Data section>
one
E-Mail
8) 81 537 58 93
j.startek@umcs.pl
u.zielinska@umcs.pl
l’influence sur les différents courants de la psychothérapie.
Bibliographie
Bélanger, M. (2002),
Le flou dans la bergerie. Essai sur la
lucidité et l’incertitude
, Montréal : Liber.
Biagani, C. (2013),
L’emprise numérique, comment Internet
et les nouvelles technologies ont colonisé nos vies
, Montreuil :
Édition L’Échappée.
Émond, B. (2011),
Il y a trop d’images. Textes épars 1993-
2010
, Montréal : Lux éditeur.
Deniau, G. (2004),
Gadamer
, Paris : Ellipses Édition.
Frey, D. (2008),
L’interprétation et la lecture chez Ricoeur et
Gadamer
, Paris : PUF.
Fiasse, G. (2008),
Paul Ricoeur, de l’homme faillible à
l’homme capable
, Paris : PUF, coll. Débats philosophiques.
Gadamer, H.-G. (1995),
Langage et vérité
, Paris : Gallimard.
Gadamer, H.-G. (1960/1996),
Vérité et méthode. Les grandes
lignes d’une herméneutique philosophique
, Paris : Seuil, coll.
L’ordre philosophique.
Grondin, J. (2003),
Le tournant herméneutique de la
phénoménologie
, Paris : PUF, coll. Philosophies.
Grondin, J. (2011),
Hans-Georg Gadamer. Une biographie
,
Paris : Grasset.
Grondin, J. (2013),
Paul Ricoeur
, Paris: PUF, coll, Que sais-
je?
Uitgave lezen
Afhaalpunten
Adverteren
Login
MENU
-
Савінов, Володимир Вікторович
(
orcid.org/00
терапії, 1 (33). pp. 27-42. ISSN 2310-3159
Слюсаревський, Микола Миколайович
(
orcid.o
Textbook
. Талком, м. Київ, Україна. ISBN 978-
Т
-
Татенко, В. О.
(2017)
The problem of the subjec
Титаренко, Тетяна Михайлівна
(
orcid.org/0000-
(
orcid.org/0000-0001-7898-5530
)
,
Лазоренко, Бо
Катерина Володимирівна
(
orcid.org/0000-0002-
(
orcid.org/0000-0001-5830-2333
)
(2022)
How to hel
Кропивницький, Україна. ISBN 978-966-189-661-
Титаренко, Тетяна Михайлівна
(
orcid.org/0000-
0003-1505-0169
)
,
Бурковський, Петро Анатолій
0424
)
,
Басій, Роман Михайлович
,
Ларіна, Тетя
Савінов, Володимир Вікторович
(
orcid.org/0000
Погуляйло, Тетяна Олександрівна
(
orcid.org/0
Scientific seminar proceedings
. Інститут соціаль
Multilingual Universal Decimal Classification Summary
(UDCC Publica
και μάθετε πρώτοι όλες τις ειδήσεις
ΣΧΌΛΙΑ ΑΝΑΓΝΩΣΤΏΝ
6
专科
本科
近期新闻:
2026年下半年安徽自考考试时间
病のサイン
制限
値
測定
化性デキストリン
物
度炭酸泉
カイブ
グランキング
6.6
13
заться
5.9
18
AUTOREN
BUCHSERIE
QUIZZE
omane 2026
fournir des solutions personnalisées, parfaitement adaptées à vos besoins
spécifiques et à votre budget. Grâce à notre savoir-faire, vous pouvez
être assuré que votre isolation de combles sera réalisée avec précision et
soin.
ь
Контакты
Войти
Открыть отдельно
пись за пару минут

Assignment> Across all lines of the data above, count those that contain the word "Ricoeur", giving the number without further comment.

Exercise response> 3